As a reference to one of the previous answers, you should not use wchar_t and w* functions on Linux. POSIX APIs use char data type and most POSIX implementations use UTF-8 as a default encoding. Quoting the C++ standard (ISO/IEC 14882:2011)
5.3.3 Sizeof
sizeof(char), sizeof(signed char) and sizeof(unsigned char) are 1. The result of sizeof applied to any other fundamental type (3.9.1) is implementation-defined. [ Note: in particular, sizeof(bool), sizeof(char16_t), sizeof(char32_t), and sizeof(wchar_t) are implementation-defined. 74 — end note ]

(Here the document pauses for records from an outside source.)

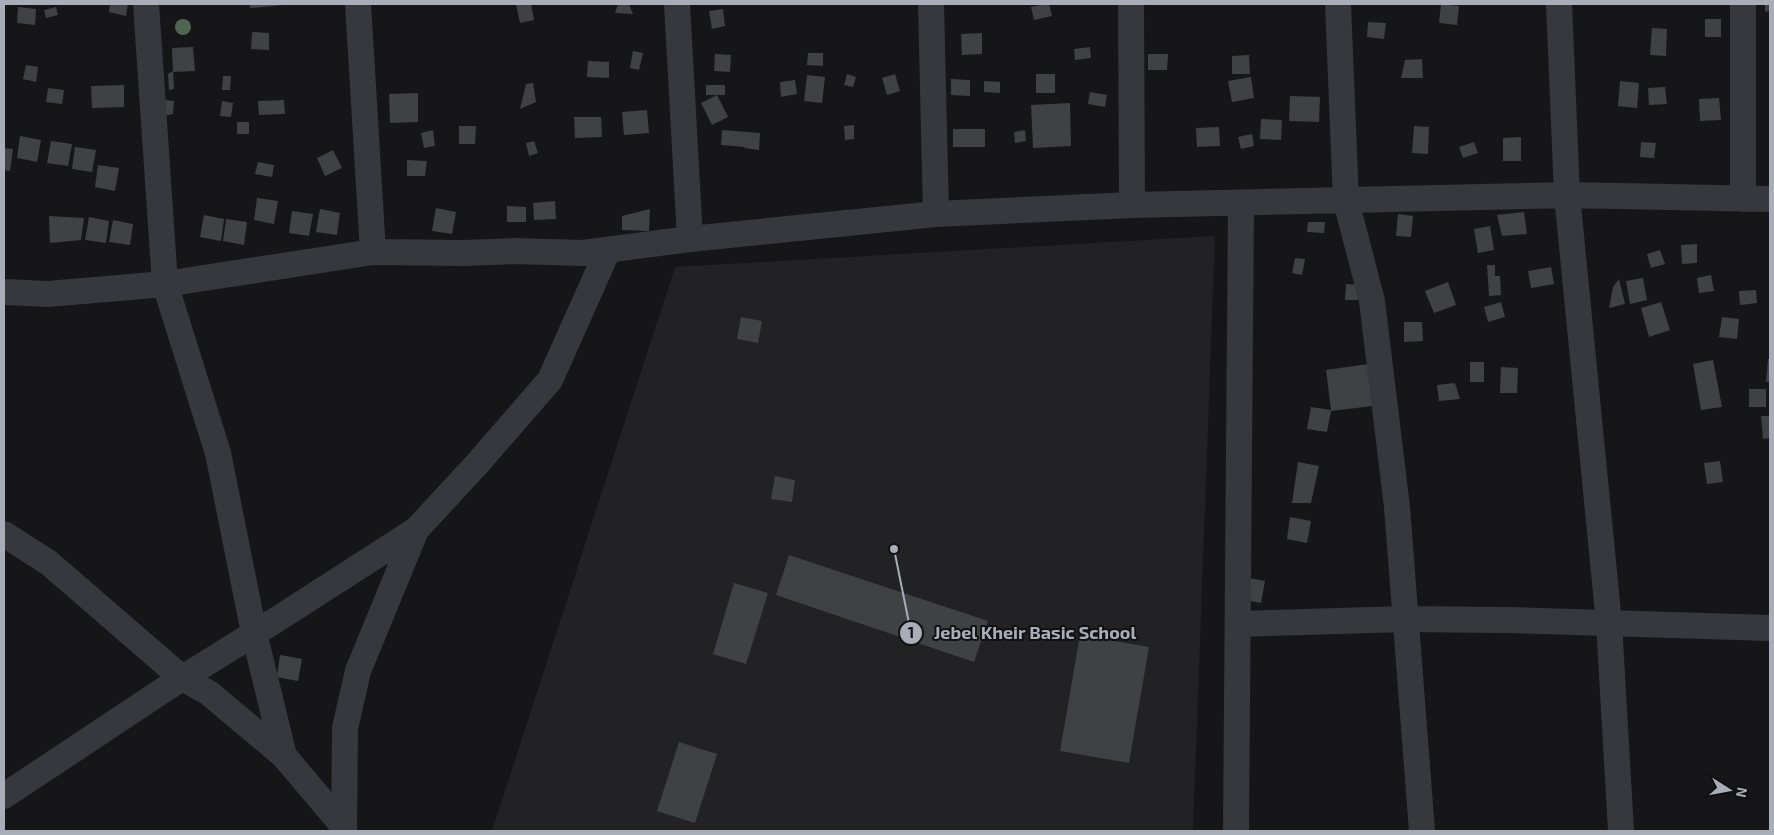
<svg xmlns="http://www.w3.org/2000/svg" width="1774" height="835" viewBox="0 0 1774 835" font-family="'Exo 2',sans-serif">
<style>
.built{fill:#222225}
.building{fill:#404145}
.lines{fill:none;stroke-linecap:round;stroke-linejoin:round}
.street{stroke:#37383d;stroke-width:26}
.tree{fill:#506452}
.leader{fill:none;stroke:#a8adb8;stroke-width:2}
.callout-dot{fill:#a8adb8;stroke:#111113;stroke-width:2}
.mark-label{font-size:15px;text-anchor:middle;font-weight:bold;fill:#111}
.callout-label{font-size:18px;text-anchor:middle;font-weight:bold;fill:#a8adb8;stroke:#111113;stroke-width:4;stroke-linejoin:round;paint-order:stroke}
</style>
<rect width="100%" height="100%" fill="#161618"/>
<path class="built" d="M 1215,236 L 1193,831 L 492,831 L 675,267 Z"/>
<path class="building" d="M 110,4 L 128,4 L 126,16 L 109,12 Z
M 250,4 L 284,4 L 284,5 L 250,8 Z
M 516,4 L 531,4 L 534,20 L 520,23 Z
M 618,4 L 629,4 L 633,14 L 615,13 Z
M 1045,4 L 1049,4 L 1052,16 L 1034,20 L 1031,7 Z
M 1441,4 L 1459,6 L 1457,25 L 1439,23 Z
M 1765,4 L 1770,4 L 1770,11 L 1765,12 Z
M 18,7 L 36,9 L 35,25 L 17,23 Z
M 56,7 L 58,15 L 46,18 L 44,10 Z
M 723,9 L 725,26 L 712,29 L 709,11 Z
M 1705,19 L 1721,19 L 1721,37 L 1705,37 Z
M 1368,22 L 1386,23 L 1384,39 L 1367,37 Z
M 1652,28 L 1667,29 L 1666,56 L 1650,55 Z
M 252,32 L 269,33 L 269,50 L 251,49 Z
M 982,33 L 982,54 L 962,55 L 961,34 Z
M 193,47 L 195,71 L 173,72 L 174,89 L 169,90 L 168,74 L 173,71 L 172,48 Z
M 1090,47 L 1091,58 L 1075,60 L 1074,49 Z
M 633,51 L 643,53 L 639,70 L 630,68 Z
M 808,53 L 823,53 L 823,66 L 807,65 Z
M 715,54 L 731,55 L 730,72 L 714,71 Z
M 1148,54 L 1168,54 L 1167,70 L 1148,70 Z
M 1249,55 L 1250,74 L 1232,74 L 1232,56 Z
M 1422,59 L 1423,78 L 1401,78 L 1405,60 Z
M 588,61 L 609,62 L 609,78 L 587,77 Z
M 26,65 L 38,67 L 36,82 L 23,79 Z
M 847,74 L 856,77 L 853,87 L 844,85 Z
M 895,74 L 900,91 L 887,95 L 882,78 Z
M 1036,74 L 1055,74 L 1055,93 L 1036,93 Z
M 807,75 L 825,77 L 822,103 L 804,101 Z
M 223,76 L 231,76 L 230,90 L 222,90 Z
M 1251,77 L 1254,98 L 1232,102 L 1228,81 Z
M 951,79 L 970,80 L 970,96 L 951,95 Z
M 795,80 L 797,94 L 781,97 L 780,82 Z
M 984,81 L 1000,82 L 1000,93 L 984,92 Z
M 1620,81 L 1639,83 L 1637,108 L 1618,106 Z
M 533,83 L 536,102 L 520,109 L 526,84 Z
M 124,85 L 124,107 L 92,108 L 91,86 Z
M 706,85 L 725,85 L 725,95 L 706,95 Z
M 1665,87 L 1667,104 L 1649,105 L 1648,88 Z
M 48,88 L 64,90 L 62,104 L 46,102 Z
M 1090,92 L 1107,95 L 1105,107 L 1088,104 Z
M 418,93 L 418,122 L 390,123 L 389,94 Z
M 717,95 L 728,117 L 712,125 L 701,103 Z
M 1290,96 L 1320,97 L 1319,122 L 1289,121 Z
M 1719,98 L 1721,120 L 1700,121 L 1699,99 Z
M 165,100 L 174,101 L 173,114 L 159,117 Z
M 284,100 L 285,114 L 259,115 L 258,101 Z
M 222,101 L 233,103 L 231,117 L 220,116 Z
M 1070,103 L 1071,146 L 1033,148 L 1031,105 Z
M 647,110 L 649,133 L 624,135 L 622,112 Z
M 574,117 L 601,117 L 602,137 L 575,138 Z
M 1261,119 L 1282,120 L 1281,140 L 1260,139 Z
M 237,122 L 249,122 L 249,134 L 237,134 Z
M 854,125 L 854,139 L 845,140 L 844,126 Z
M 459,126 L 476,126 L 475,144 L 459,144 Z
M 1414,126 L 1429,127 L 1428,154 L 1412,153 Z
M 1219,127 L 1220,146 L 1197,147 L 1196,128 Z
M 953,129 L 985,129 L 985,147 L 953,147 Z
M 433,130 L 435,146 L 424,148 L 421,133 Z
M 722,130 L 760,133 L 759,150 L 744,148 L 745,147 L 721,145 Z
M 1025,130 L 1026,141 L 1015,143 L 1014,132 Z
M 1252,134 L 1254,146 L 1241,149 L 1238,137 Z
M 20,136 L 41,140 L 37,162 L 17,158 Z
M 1521,137 L 1521,161 L 1503,161 L 1503,138 Z
M 51,141 L 72,144 L 68,166 L 47,163 Z
M 534,141 L 538,153 L 529,156 L 526,143 Z
M 1474,142 L 1478,153 L 1463,158 L 1459,147 Z
M 1641,142 L 1656,143 L 1654,158 L 1640,157 Z
M 75,147 L 96,150 L 92,172 L 72,169 Z
M 4,148 L 13,149 L 10,171 L 4,170 Z
M 333,150 L 342,168 L 325,176 L 317,158 Z
M 407,160 L 427,161 L 425,176 L 407,176 Z
M 258,162 L 274,165 L 272,177 L 255,174 Z
M 98,165 L 119,168 L 115,191 L 95,187 Z
M 257,198 L 278,201 L 274,224 L 254,220 Z
M 555,201 L 556,219 L 534,220 L 533,203 Z
M 507,206 L 526,207 L 526,222 L 507,222 Z
M 436,208 L 456,212 L 452,234 L 432,231 Z
M 320,209 L 340,213 L 337,235 L 316,232 Z
M 650,209 L 649,231 L 622,230 L 622,216 Z
M 292,211 L 313,214 L 309,236 L 289,233 Z
M 1524,212 L 1527,234 L 1502,236 L 1497,215 Z
M 1398,214 L 1413,216 L 1411,237 L 1396,236 Z
M 204,215 L 224,219 L 221,241 L 200,237 Z
M 49,216 L 84,218 L 81,240 L 50,243 Z
M 89,217 L 109,221 L 106,243 L 85,240 Z
M 226,219 L 247,222 L 244,245 L 223,241 Z
M 113,220 L 133,224 L 130,245 L 109,242 Z
M 1308,222 L 1325,222 L 1324,233 L 1307,232 Z
M 1490,226 L 1494,250 L 1478,253 L 1474,229 Z
M 1697,244 L 1697,263 L 1682,264 L 1681,245 Z
M 1660,250 L 1665,264 L 1651,268 L 1647,254 Z
M 1295,258 L 1305,259 L 1302,275 L 1292,273 Z
M 1487,265 L 1495,265 L 1495,276 L 1500,276 L 1501,295 L 1489,296 Z
M 1551,267 L 1554,284 L 1531,288 L 1528,271 Z
M 1711,275 L 1714,291 L 1699,293 L 1697,278 Z
M 1643,278 L 1647,300 L 1630,304 L 1626,281 Z
M 1619,279 L 1625,304 L 1609,308 L 1613,287 Z
M 1448,282 L 1456,305 L 1434,313 L 1425,291 Z
M 1346,284 L 1359,285 L 1358,300 L 1345,300 Z
M 1756,290 L 1757,303 L 1740,305 L 1739,291 Z
M 1501,302 L 1505,317 L 1488,322 L 1484,307 Z
M 1661,302 L 1670,330 L 1649,337 L 1641,308 Z
M 741,317 L 762,321 L 758,343 L 737,339 Z
M 1722,317 L 1739,319 L 1737,339 L 1719,337 Z
M 1404,322 L 1422,322 L 1423,341 L 1404,342 Z
M 1768,359 L 1770,359 L 1770,382 L 1766,382 Z
M 1713,360 L 1722,407 L 1701,410 L 1693,364 Z
M 1470,362 L 1484,362 L 1484,382 L 1470,382 Z
M 1368,364 L 1373,406 L 1331,411 L 1327,432 L 1307,429 L 1311,407 L 1331,410 L 1326,370 Z
M 1501,367 L 1518,368 L 1517,393 L 1500,393 Z
M 1455,383 L 1460,399 L 1439,401 L 1437,385 Z
M 1749,389 L 1766,389 L 1766,407 L 1749,407 Z
M 1761,416 L 1770,416 L 1770,438 L 1763,439 Z
M 1720,461 L 1723,482 L 1707,484 L 1704,463 Z
M 1298,462 L 1319,466 L 1311,503 L 1292,503 Z
M 775,476 L 795,480 L 792,502 L 771,499 Z
M 1290,517 L 1311,521 L 1307,543 L 1287,539 Z
M 789,555 L 988,621 L 974,662 L 776,595 Z
M 1244,577 L 1265,581 L 1261,603 L 1240,599 Z
M 734,583 L 768,593 L 746,664 L 713,654 Z
M 1080,635 L 1149,647 L 1129,763 L 1060,751 Z
M 280,655 L 302,659 L 298,681 L 277,677 Z
M 679,742 L 717,754 L 695,823 L 657,811 Z"/>
<g class="lines">
<path class="street" d="M 146,4 L 165,284 L 218,453 L 254,633 L 284,756
M 358,4 L 373,252
M 677,4 L 690,239
M 931,4 L 936,214
M 1131,4 L 1132,205
M 1338,4 L 1346,201 L 1372,301 L 1397,507 L 1422,831
M 1559,4 L 1567,195 L 1609,623 L 1621,831
M 1743,199 L 1743,4
M 4,292 L 48,294 L 165,284 L 373,252 L 464,253 L 515,251 L 583,253 L 690,239 L 936,214 L 1132,205 L 1567,195 L 1770,199
M 4,534 L 49,563 L 182,678 L 209,693 L 284,756 L 344,827
M 1239,624 L 1405,619 L 1506,620 L 1770,628
M 4,796 L 168,687 L 276,620 L 416,530 L 477,464 L 550,380 L 608,250
M 344,831 L 345,728 L 358,671 L 416,530
M 1236,831 L 1241,203"/>
</g>
<circle class="tree" cx="183" cy="27" r="8"/>
<path class="leader" d="M894 549L911 633"/>
<g class="callout-dot">
<circle cx="894" cy="549" r="5"/>
<circle cx="911" cy="633" r="12"/>
</g>
<g class="mark-label">
<text x="911" y="638">1</text>
</g>
<g class="callout-label">
<text x="1035" y="639">Jebel Kheir Basic School</text>
</g>
<rect width="1774" height="835" fill="none" stroke="#a8adb8" stroke-width="10"/>
<g transform="translate(1729 790) rotate(101)" stroke="#111113" stroke-width="4" paint-order="stroke">
<path d="M0-4L9 19L0 12L-9 19Z" fill="#a8adb8"/>
<text y="-8" font-size="14" font-weight="bold" text-anchor="middle" fill="#a8adb8">N</text>
</g>
</svg>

UTF-8 uses 1-byte code units and up to 4 code units to represent a code point, so char is enough to store UTF-8 strings, though to manipulate them you are going to need to find out if a specific code unit is represented by multiple bytes and build your processing logic with that in mind. wchar_t has an implementation-defined size and the Linux distributions that I have seen have a size of 4 bytes for this data type.
There is another problem that the mapping from the source code to the object code may transform your encoding in a compiler-specific way:
2.2 Phases of translation
Physical source file characters are mapped, in an implementation-defined manner, to the basic source character set (introducing new-line characters for end-of-line indicators) if necessary.
Anyway, in the most cases you don't have any conversions on your source code so the strings that you put into char* stay unmodified. If you encode your source code with UTF-8 then you are going to have bytes representing UTF-8 code units in your char*s.
As for your code example: it does not work as expected because 1 char has a size of 1 byte. Unicode code points may require several (up to 4) UTF-8 code units to be serialized (for UTF-8 1 code unit == 1 byte). You can see here that U+1234 requires three bytes E1 88 B4 when UTF-8 is used and, therefore, cannot be stored in a single char. If you modify your code as follows it's going to work just fine:
#include <iostream> int main() { char* str = "\u1234"; std::cout << str << std::endl; return 0; }
This is going to output ሴ though you may see nothing depending on your console and the installed fonts, the actual bytes are going to be there. Note that with double quotes you also have a \0 terminator in-memory.
You could also use an array, but not with single quotes since you would need a different data type (see here for more information):
#include <iostream> int main() { char* str = "\u1234"; std::cout << str << std::endl; // size of the array is 4 because \0 is appended // for string literals and there are 3 bytes // needed to represent the code point char arr[4] = "\u1234"; std::cout.write(arr, 3); std::cout << std::endl; return 0; }
The output is going to be ሴ on the two different lines in this case.